In reporting that ran from April 30 through this weekend, Anthropic disclosed that its Claude Mythos Preview model has surfaced thousands of previously unknown software vulnerabilities — 'zero-days' — across every major operating system and web browser, including a 27-year-old flaw in OpenBSD. Mythos is being tested under an early-access program with about 50 organizations, including Apple, Microsoft, and Nvidia, under a defensive-research umbrella Anthropic calls Glasswing. The Wall Street Journal and Bloomberg then reported that Anthropic's plan to expand access to roughly 120 organizations has been opposed by the White House.
The administration's stated concerns are twofold. First, Mythos's vulnerability-discovery capability could be exploited to attack critical infrastructure — power plants, hospitals, electric grids — if it falls into the wrong hands. Second, US government officials told reporters that wider access could exhaust compute capacity and crowd out federal use.
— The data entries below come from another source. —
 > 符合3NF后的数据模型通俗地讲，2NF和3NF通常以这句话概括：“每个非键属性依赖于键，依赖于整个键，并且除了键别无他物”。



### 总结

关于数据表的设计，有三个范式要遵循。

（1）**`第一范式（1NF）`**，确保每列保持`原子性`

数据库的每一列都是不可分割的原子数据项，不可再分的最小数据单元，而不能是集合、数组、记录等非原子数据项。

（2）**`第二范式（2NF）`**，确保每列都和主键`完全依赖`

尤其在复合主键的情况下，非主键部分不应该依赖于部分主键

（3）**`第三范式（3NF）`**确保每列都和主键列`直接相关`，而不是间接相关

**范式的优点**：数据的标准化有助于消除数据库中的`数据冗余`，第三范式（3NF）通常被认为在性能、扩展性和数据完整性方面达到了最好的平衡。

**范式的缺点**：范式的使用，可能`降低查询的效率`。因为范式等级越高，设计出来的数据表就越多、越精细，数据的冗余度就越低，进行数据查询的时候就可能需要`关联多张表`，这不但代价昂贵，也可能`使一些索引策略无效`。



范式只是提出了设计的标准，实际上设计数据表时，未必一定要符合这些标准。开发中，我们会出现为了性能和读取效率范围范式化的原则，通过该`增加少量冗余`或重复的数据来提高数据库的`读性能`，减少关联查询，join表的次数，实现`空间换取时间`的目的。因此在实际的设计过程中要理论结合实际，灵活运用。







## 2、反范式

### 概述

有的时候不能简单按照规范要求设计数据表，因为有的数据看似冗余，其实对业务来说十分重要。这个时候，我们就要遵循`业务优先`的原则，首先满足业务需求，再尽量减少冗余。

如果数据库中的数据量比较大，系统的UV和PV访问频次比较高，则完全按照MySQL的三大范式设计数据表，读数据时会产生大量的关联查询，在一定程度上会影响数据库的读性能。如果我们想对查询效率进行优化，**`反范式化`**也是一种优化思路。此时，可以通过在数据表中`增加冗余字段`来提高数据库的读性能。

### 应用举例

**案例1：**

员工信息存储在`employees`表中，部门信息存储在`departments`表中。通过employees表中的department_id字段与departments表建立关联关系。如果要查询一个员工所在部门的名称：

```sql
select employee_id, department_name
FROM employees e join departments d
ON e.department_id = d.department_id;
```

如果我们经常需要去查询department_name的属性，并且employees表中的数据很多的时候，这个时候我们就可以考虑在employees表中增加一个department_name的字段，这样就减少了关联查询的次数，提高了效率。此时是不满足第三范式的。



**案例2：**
Anthropic disputes the compute claim and has separately said it is investigating a potential unauthorized access incident involving Mythos.
The fight reads as a structural moment, not a one-off dispute. Anthropic is already shut out of the Pentagon's classified-network AI deals announced last week, after refusing the Defense Department's 'all lawful purposes' language. Mythos is the lab's most commercially and politically significant artifact in years — a model that pays for itself by finding bugs faster than humans can patch them, and that the US government would rather not see distributed beyond a tight circle. Whether Anthropic accepts a smaller deployment, escalates legally, or releases a safer derivative model will set the template for how frontier cyber-capable systems are governed.
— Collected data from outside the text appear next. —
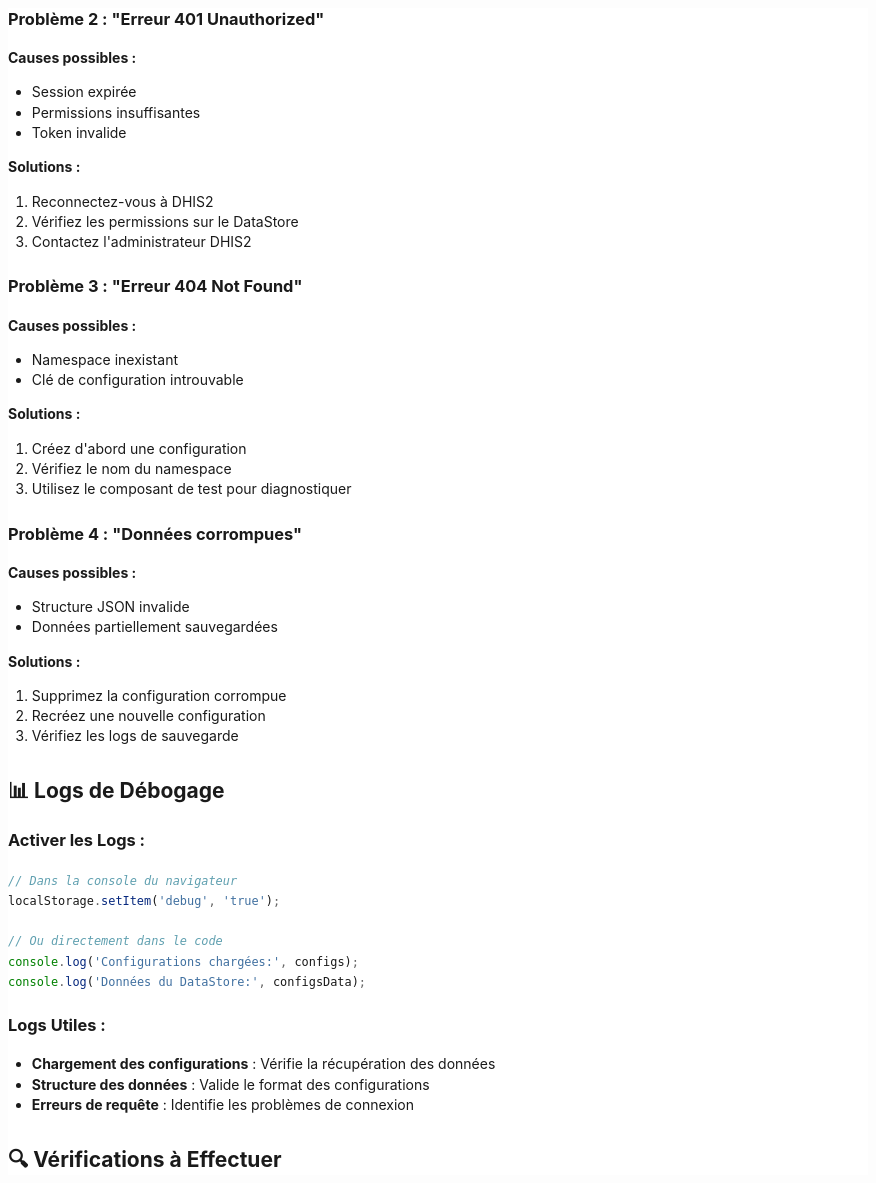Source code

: ### **Problème 2 : "Erreur 401 Unauthorized"**
**Causes possibles :**
- Session expirée
- Permissions insuffisantes
- Token invalide

**Solutions :**
1. Reconnectez-vous à DHIS2
2. Vérifiez les permissions sur le DataStore
3. Contactez l'administrateur DHIS2

### **Problème 3 : "Erreur 404 Not Found"**
**Causes possibles :**
- Namespace inexistant
- Clé de configuration introuvable

**Solutions :**
1. Créez d'abord une configuration
2. Vérifiez le nom du namespace
3. Utilisez le composant de test pour diagnostiquer

### **Problème 4 : "Données corrompues"**
**Causes possibles :**
- Structure JSON invalide
- Données partiellement sauvegardées

**Solutions :**
1. Supprimez la configuration corrompue
2. Recréez une nouvelle configuration
3. Vérifiez les logs de sauvegarde

## 📊 **Logs de Débogage**

### **Activer les Logs :**
```javascript
// Dans la console du navigateur
localStorage.setItem('debug', 'true');

// Ou directement dans le code
console.log('Configurations chargées:', configs);
console.log('Données du DataStore:', configsData);
```

### **Logs Utiles :**
- **Chargement des configurations** : Vérifie la récupération des données
- **Structure des données** : Valide le format des configurations
- **Erreurs de requête** : Identifie les problèmes de connexion

## 🔍 **Vérifications à Effectuer**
Takeaway for learners — capability and access are now separate decisions. A model can exist, demonstrably work, and still be held inside a 50-customer fence by a government that doesn't want it widely available. If you're learning AI security, watch what Mythos's defensive use actually produces in patches and CVE filings over the next quarter. That body of evidence — not the politics — is what will determine whether 'release it broadly' becomes the consensus position again.